LIST OF TASKS:
1. In the John Allegro text, what did Allegro identify as the unifying theme?
2. Decide whether each statement agrees with the John Allegro text. Answer yes or no for each, and quote the deciding words.
(a) The writer of the commentary has read Allegro's books.
(b) Judith Anne Brown is Allegro's daughter.
(c) The Community Rule mentions the Teacher of Righteousness.
3. Write out the passage of the John Allegro text that begins at the words "By Judith Anne" and ends after "of his message?".

SUPPLIED TEXT:
=-=-=-=-=
JOHN ALLEGRO AND
THE CHRISTIAN MYTH
John Allegro observed the way the Jesus story echoed events and ideas in Gnostic literature, the Dead Sea Scrolls and the Old Testament, and he identified the doctrine of divine light as the unifying theme. This is expressed in myth and imagery and is a key to understanding a range of mythologies - including Christianity.
By Judith Anne Brown
May 2005
I haven't read Allegro's books, so I won't say too much here, although I will say a few things. If this essay is a fair summary of his theories, I am not persuaded. Judith Anne Brown is Allegro's daughter, which I really think ought to have been mentioned with her essay.
First, regarding the Teacher of Righteousness: he is mentioned in the Damascus Document and some of the Pesharim, nowhere else. Some speculate that he may have written some or all of the Hodayot, but this is speculation. One cannot assume that the Hodayot reflect his teachings. Likewise, the Community Rule never mentions the Teacher of Righteousness. On what grounds, then, is it quoted as part of his message?
=-=-=-=-=
[Saved data entries]
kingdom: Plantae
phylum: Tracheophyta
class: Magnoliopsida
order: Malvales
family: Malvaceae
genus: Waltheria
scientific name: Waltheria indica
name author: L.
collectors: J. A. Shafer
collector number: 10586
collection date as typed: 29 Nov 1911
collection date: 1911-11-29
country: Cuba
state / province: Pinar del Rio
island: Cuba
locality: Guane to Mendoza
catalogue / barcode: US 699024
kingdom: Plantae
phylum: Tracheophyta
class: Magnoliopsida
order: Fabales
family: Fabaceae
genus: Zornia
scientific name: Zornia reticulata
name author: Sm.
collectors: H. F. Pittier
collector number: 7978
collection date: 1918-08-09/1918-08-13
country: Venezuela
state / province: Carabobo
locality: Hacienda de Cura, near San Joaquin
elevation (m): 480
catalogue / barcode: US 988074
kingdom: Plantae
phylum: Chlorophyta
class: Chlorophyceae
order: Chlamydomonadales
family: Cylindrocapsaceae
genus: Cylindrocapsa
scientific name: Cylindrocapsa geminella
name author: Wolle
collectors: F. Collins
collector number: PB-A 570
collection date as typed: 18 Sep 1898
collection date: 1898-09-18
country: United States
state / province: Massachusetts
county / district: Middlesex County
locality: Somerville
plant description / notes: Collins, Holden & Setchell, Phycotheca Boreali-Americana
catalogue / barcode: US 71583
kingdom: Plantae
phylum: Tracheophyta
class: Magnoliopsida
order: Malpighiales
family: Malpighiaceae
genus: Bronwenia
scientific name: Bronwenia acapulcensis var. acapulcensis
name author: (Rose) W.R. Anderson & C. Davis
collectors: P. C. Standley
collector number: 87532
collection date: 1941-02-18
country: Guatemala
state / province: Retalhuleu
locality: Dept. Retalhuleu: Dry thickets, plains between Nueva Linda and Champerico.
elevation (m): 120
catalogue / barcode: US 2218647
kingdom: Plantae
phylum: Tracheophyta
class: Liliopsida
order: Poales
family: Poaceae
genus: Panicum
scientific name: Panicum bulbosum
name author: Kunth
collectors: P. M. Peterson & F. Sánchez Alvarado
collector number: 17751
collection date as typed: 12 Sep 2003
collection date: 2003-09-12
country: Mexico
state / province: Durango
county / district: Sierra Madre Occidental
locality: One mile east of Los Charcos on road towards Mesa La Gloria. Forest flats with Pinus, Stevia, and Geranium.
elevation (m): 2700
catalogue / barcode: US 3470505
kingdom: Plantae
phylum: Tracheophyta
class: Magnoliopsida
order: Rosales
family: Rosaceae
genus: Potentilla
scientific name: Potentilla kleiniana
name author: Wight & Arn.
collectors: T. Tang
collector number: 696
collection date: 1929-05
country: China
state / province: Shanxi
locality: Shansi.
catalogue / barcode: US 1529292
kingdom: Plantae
=-=-=-=-=
ACTIVITY ANSWERS:
1. The doctrine of divine light.

2.
(a) No: "I haven't read Allegro's books"
(b) Yes: "Judith Anne Brown is Allegro's daughter"
(c) No: "the Community Rule never mentions the Teacher of Righteousness"

3.
By Judith Anne Brown
May 2005
I haven't read Allegro's books, so I won't say too much here, although I will say a few things. If this essay is a fair summary of his theories, I am not persuaded. Judith Anne Brown is Allegro's daughter, which I really think ought to have been mentioned with her essay.
First, regarding the Teacher of Righteousness: he is mentioned in the Damascus Document and some of the Pesharim, nowhere else. Some speculate that he may have written some or all of the Hodayot, but this is speculation. One cannot assume that the Hodayot reflect his teachings. Likewise, the Community Rule never mentions the Teacher of Righteousness. On what grounds, then, is it quoted as part of his message?